Publicité: gare aux données triées sur le volet
Par François Nadeau
Suite au congrès du Parti républicain tenu à Cleveland il y a quelques semaines, plusieurs médias ont analysé plus en profondeur les chiffres avancés par Donald Trump lors du discours de clôture de l’événement.
L’un des points les plus commentés et contestés par les médias est notamment le chiffre selon lequel les homicides auraient augmenté de 17% dans les 50 plus grandes villes des États-Unis, soit la plus grosse hausse en 25 ans.
Selon le Washington Post, en 2015, les homicides ont bel et bien augmenté dans 36 des 50 plus grandes villes des États-Unis. Toutefois, sur le long terme et sur l’ensemble du pays, le nombre d’homicides est en constant déclin depuis des décennies.
Les chiffres avancés par le candidat républicain à la présidence ne sont donc pas faux, mais en choisissant de limiter son analyse à une très courte période de temps, Trump a fait ce que le Washington Post et d’autres médias appellent du «cherry picking».
La pratique du «cherry picking» consiste à sélectionner les données qui permettent de mettre de l’avant la réalité que l’on souhaite ou encore à ignorer des données qui vont à l’encontre du point que l’on veut faire valoir.
Bien commode en politique, cette façon de faire est également bien présente en publicité.
Quatre médecins sur cinq recommandent notre produit
En publicité, il suffit parfois d’un médecin ou même d’un acteur déguisé en médecin pour accroître la crédibilité d’un produit auprès de certaines personnes.
Autre tactique commune: utiliser des données de sondages affirmant que les professionnels de la santé valident le produit. Toutefois, dans certains cas, les chiffres sont légèrement tournés à l’avantage de l’annonceur.
Dans les années 90, dans un cas notoire – repris notamment dans l’ouvrage Everydata – la compagnie Gerber a été condamnée pour publicité mensongère. L’entreprise affirmait en effet que «4 pédiatres sur 5 qui recommandent la nourriture pour bébé recommandent Gerber».
En fait, le pourcentage n’était que de 12%. Qu’est-ce qui explique un si grand écart?
Sur 562 pédiatres sondés par Gerber, 408 recommandaient l’utilisation de la nourriture pour bébé au moins une fois par semaine. Parmi ces 408 répondants, 332 ne recommandaient aucune marque en particulier. Autrement dit, Gerber a ignoré les pédiatres n’ayant recommandé aucune marque précise pour avancer son chiffre de «4 sur 5». Au final, 67 pédiatres recommandaient Gerber parmi un groupe de 76 ayant une préférence pour une marque en particulier, mais l’échantillon total sondé était de 562 répondants, et non 76.
Difficile de s’y retrouver dans tous ces chiffres? C’est peut-être là -dessus que comptent les organisations qui utilisent de telles pratiques.

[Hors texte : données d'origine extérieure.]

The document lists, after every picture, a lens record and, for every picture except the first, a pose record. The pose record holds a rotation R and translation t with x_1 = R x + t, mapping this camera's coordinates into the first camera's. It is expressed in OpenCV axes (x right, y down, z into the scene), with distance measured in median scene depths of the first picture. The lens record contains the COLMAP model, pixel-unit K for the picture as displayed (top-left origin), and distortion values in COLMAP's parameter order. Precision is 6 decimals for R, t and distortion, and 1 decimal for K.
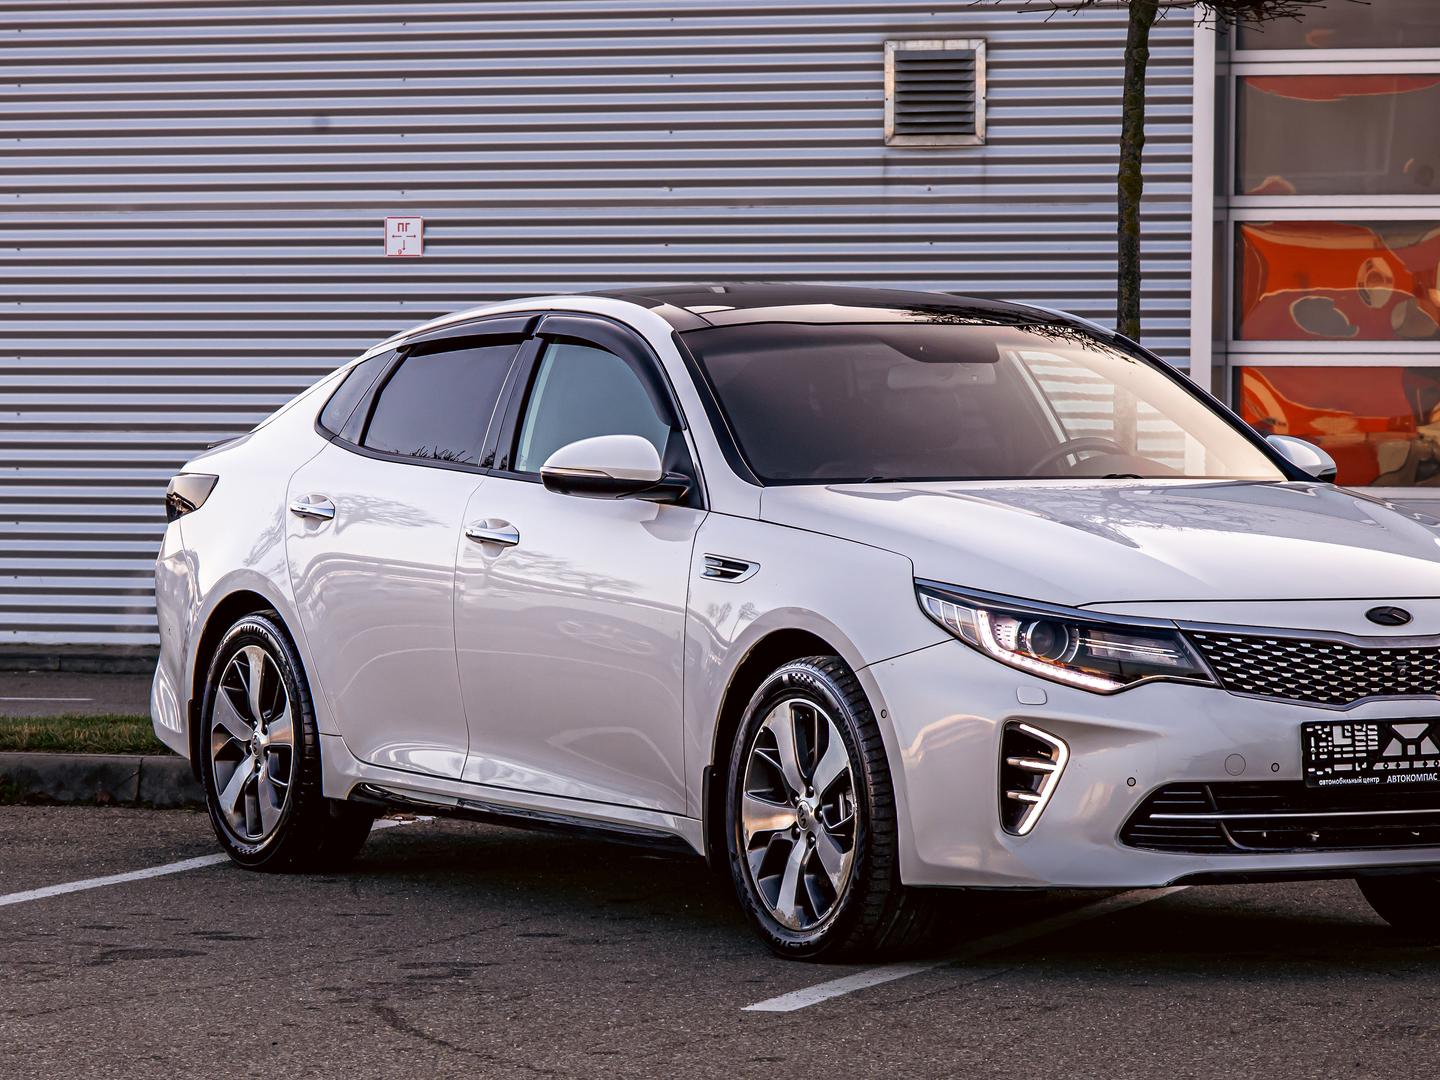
lens RADIAL K [[5436.7, 0, 722.4], [0, 5436.7, 547.8], [0, 0, 1]] dist [0.143699, 0.000000]
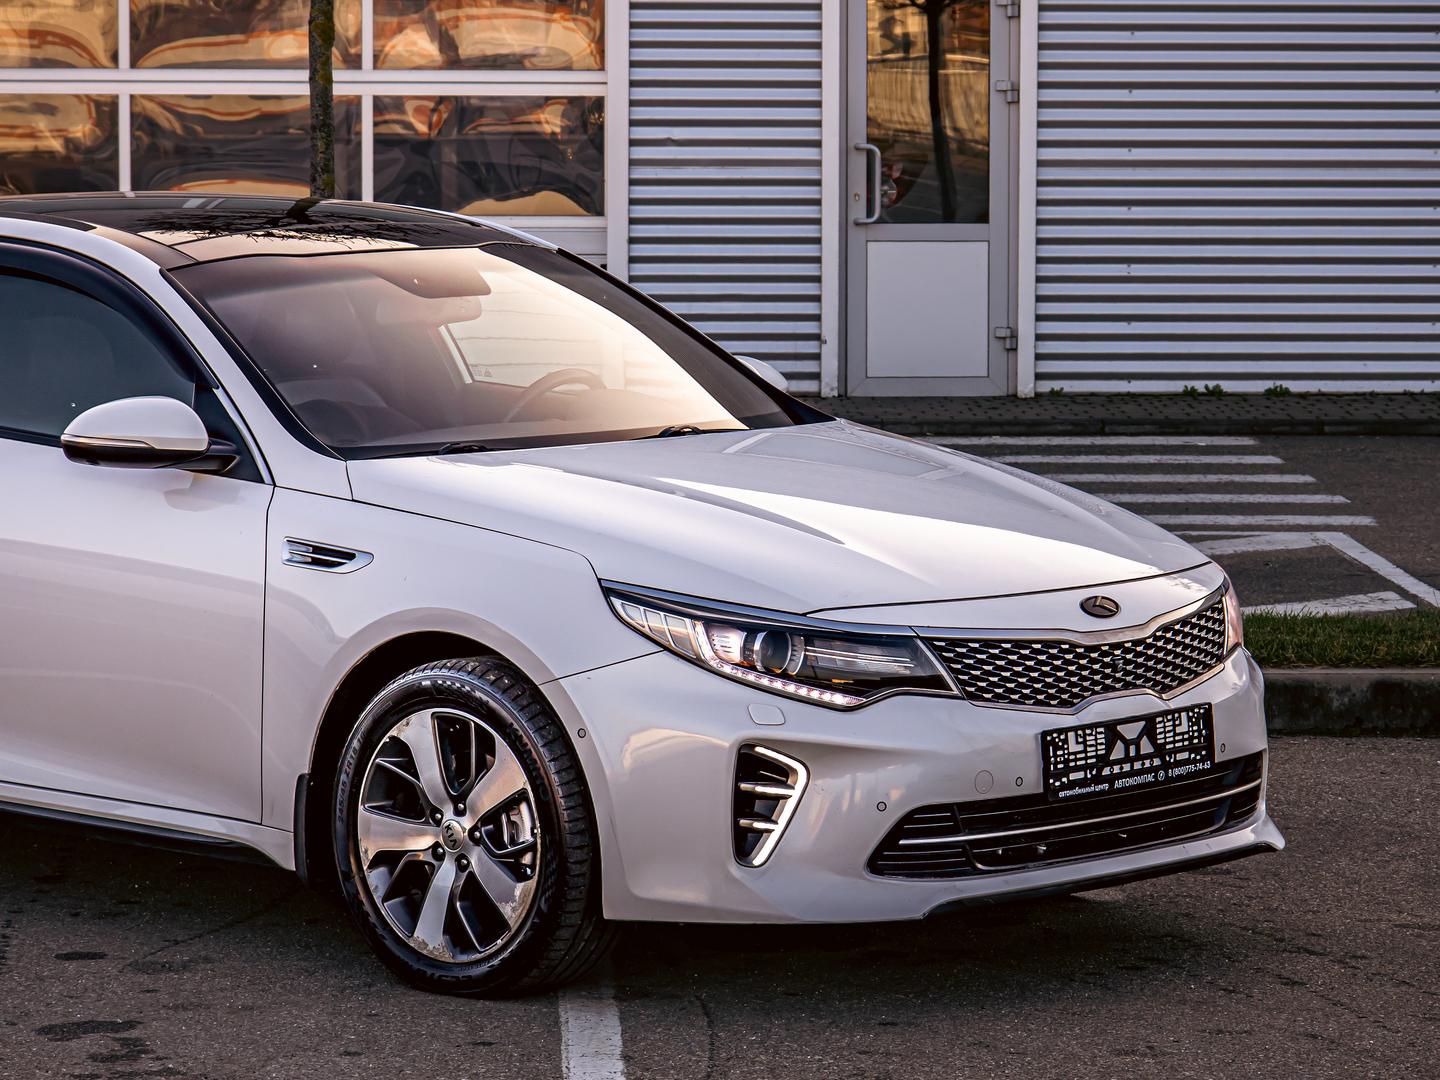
lens RADIAL K [[5436.7, 0, 738.1], [0, 5436.7, 547.3], [0, 0, 1]] dist [0.143699, 0.000000]
pose [[0.965148, -0.027855, 0.260218, -0.175738], [0.013748, 0.998343, 0.055879, -0.049453], [-0.261343, -0.050354, 0.963932, 0.116360]]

Il n’y a pas qu’avec les chiffres qu’il est possible de faire du «cherry-picking». En 2014, le site Apple Insider remettait en contexte les citations d’experts utilisées par Samsung pour la publicité de son téléphone Galaxy S5. Dans plusieurs cas, même si la critique du produit faite par les experts était plus ou moins élogieuse, Samsung s’était assurée de ne prendre que les passages qui mettaient en valeur son nouveau téléphone.
Dans une société où l’information circule si rapidement, il n’est pas toujours possible de prendre le temps de retourner aux sources d’une donnée. À défaut de pouvoir le faire, gardons du moins une réserve sur les constats avancés par les annonceurs, qui, lorsqu’une donnée n’est pas à leur avantage, ont bien des chances de la balayer sous le tapis.